San Giovanni Bosco, già nell’800, capì benissimo cosa fare per i ragazzi, poveri e diseredati, che frequentavano la strada, e supplì lo Stato del tempo con gli “Oratori”, ma oggi?
Per aprire una scuola, così come Saviano, e non solo, la vorrebbe, occorre innanzitutto retribuire tutto il personale addetto, compresi gli Ata, e poi provvedere all’aumento dei costi che ci stanno dietro: delle bollette (riscaldamenti, corrente elettrica) all’uso delle attrezzature, dalle assicurazioni alle pulizie, ai materiale di cancelleria, ecc.
Ma posto pure che i fondi si trovassero, che tipo di attività proporre a questi ragazzi che non amano sicuramente stare seduti sui banchi e ascoltare le solite lezioni dei prof?
Musica, teatro, danza, pittura, scultura, sport, fotografia ecc. ecc. potrebbero fare al caso in esame: siamo d’accordo.

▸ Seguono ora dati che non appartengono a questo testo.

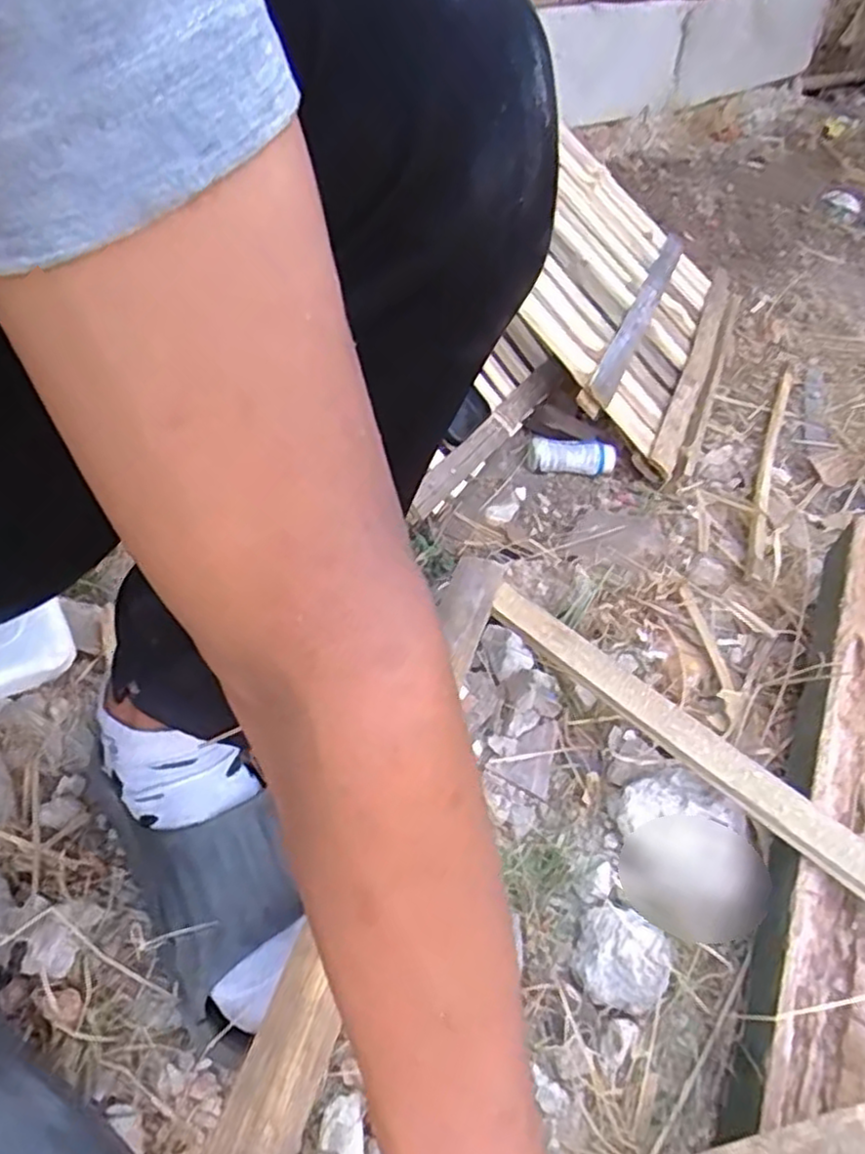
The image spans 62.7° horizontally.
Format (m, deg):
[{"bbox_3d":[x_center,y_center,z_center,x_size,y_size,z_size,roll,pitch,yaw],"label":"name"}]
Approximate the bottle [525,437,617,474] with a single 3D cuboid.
[{"bbox_3d":[0.150,-0.128,0.766,0.096,0.028,0.033,0,46,0],"label":"bottle"}]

Ma a chi affidarli? A volontari accomodati alla meglio o a professionisti?
“A un esercito di insegnanti”, suggerisce lo scrittore. D’accordo. Ma chiamati come e da chi? E in base a quali titoli? Con quali parametri? Il docente non è un superuomo, ha anche lui cambiali in scadenza, figli con problemi, mutui, ecc., e si porta appresso ogni mattina pure lui questi fardelli. Ma non solo. E’ notorio che proprio nelle scuole di periferia e ad alto rischio ci vanno soprattutto i docenti di prima nomina, perché quelli da tempo stabilizzati, per lo più, chiedono, appena possibile, il trasferimento verso istituti più tranquilli, più gestibili e comunque meno problematici.
Questo aspetto fra l’altro lo ha messo in luce una preside di una scuola di periferia siciliana, che si vedeva i docenti di ruolo andarsene alla prima occasione possibile, per essere sostituiti da supplenti o da nuove nomine, del tutto poco preparati a gestire situazioni tanto difficili e particolarissimi.
L’alternativa allora qual è, per venire incontro alla proposta di Saviano? Difficile, a nostro avviso.
Una strada praticabile potrebbe essere quella promossa in Nazioni come la Finlandia.
Qui si è cercato di incentivare, ma seriamente e con stipendi assai pesanti, docenti di lungo corso, con una robusta esperienza sulle spalle, selezionati sulla base di curriculum affidabili e poi inviati in queste scuole “difficili” con uno staff di esperti aggiornati e sapienti; ma soprattutto non lesinando né fondi, né strutture, né mezzi a cominciare dagli arredi e dal decoro edilizio, perché anche da lì inizia il confine fra Stato, che deve apparire ed essere organizzato ed efficiente, e la malavita, il degrado, la violenza, la sopraffazione, la barbarie come dice Saviano.